Updated May. 22, 2014 06:27
General Motors said on Tuesday (U.S. local time) that it is recalling 2.4 million sedans and crossover vehicles that have defective transmission cables and airbags. The U.S. automaker has recalled 13.6 million vehicles this year alone. This is equivalent to 87.3 percent of the 15.58 million vehicles that were sold in the U.S. last year.
GM also holds the record of being a single automaker that has recalled the largest number of vehicles in the U.S. in a year. The company recalled 10.75 million vehicles in 2004. The firm already broke this record even before the end of the first half this year. It has to immediately spend 400 million U.S. dollars to cover the cost for the latest recalls in the second quarter.
GM is proactively staging the recall campaign because its concealing of a defect in the ignition switch for over 10 years was revealed in mid-February this year. The U.S. National Highway Traffic Safety Administration levied 35 million dollars in fines to GM in connection with the incident.
GM is apparently pushing for a strategy to recover consumer credibility early on by making proactive recalls. However, the volume of vehicles on recalls has snowballed exponentially, which causes a concern to the automaker. Customers have now started to doubt the quality of GM vehicles as well as the credibility of its management. GM`s recall crisis deals a fatal blow to GM, which only recently began to see signs of rebound after suffering a freefall in sales that began following the global financial crisis in 2008.

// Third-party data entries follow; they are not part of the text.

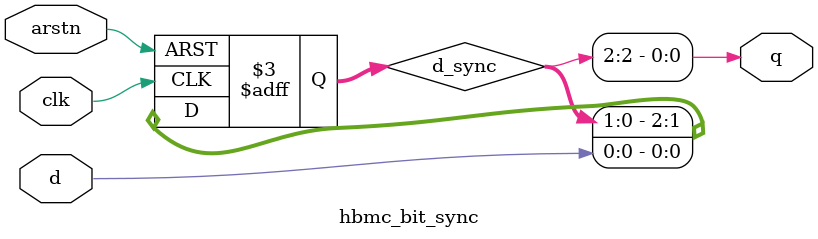
<source format=v>
/* 
 * ----------------------------------------------------------------------------
 *  Project:  OpenHBMC
 *  Filename: hbmc_bit_sync.v
 *  Purpose:  Single bit synchronizer.
 * ----------------------------------------------------------------------------
 *  Copyright © 2020-2021, Vaagn Oganesyan <ovgn@protonmail.com>
 *  
 *  Licensed under the Apache License, Version 2.0 (the "License");
 *  you may not use this file except in compliance with the License.
 *  You may obtain a copy of the License at
 *  
 *      http://www.apache.org/licenses/LICENSE-2.0
 *  
 *  Unless required by applicable law or agreed to in writing, software
 *  distributed under the License is distributed on an "AS IS" BASIS,
 *  WITHOUT WARRANTIES OR CONDITIONS OF ANY KIND, either express or implied.
 *  See the License for the specific language governing permissions and
 *  limitations under the License.
 * ----------------------------------------------------------------------------
 */


`default_nettype none
`timescale 1ps / 1ps


module hbmc_bit_sync #
(
    parameter integer C_SYNC_STAGES = 3,
    parameter         C_RESET_STATE = 1'b0
)
(
    input   wire    arstn,
    input   wire    clk,
    input   wire    d,
    output  wire    q
);

    (* shreg_extract = "no", ASYNC_REG = "TRUE" *)  reg [C_SYNC_STAGES - 1:0] d_sync;
    
    
    always @(posedge clk or negedge arstn) begin
        if (~arstn) begin
            d_sync <= {C_SYNC_STAGES{C_RESET_STATE}};
        end else begin
            d_sync <= {d_sync[C_SYNC_STAGES - 2:0], d};
        end 
    end
    
    
    assign q = d_sync[C_SYNC_STAGES - 1];
    
endmodule

/*----------------------------------------------------------------------------------------------------------------------------*/

`default_nettype wire

</source>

Toyota is also still reeling from the aftermath of massive recalls in 2010. The Japanese automaker has regained No. 1 post in global sales, but this achievement was made due to its aggressive advance into emerging markets by banking on the weakening yen. The situation is different in advanced countries where quality is considered a priority. Even in the U.S., Toyota was controlling 14.0 percent of the market this year (January April), which is about 3 percentage points lower than its market share in 2009 (17.0 percent), prior to its recall binge. This illustrates that once credibility is tarnished, it is very difficult to recover.
These developments send some important implications to Hyundai Motor Group including Hyundai Motor and Kia Motors, which have grown to become the worlds fifth largest automaker. While the markets standard on quality has become far stricter, quality management is becoming increasingly difficult as the number of its suppliers has increased. Hyundai Motor Group Chairman Chung Mong-koo has stressed that quality is the most fundamental. GM and Toyota should also have known this. It is one thing to know but is quite another to take actions.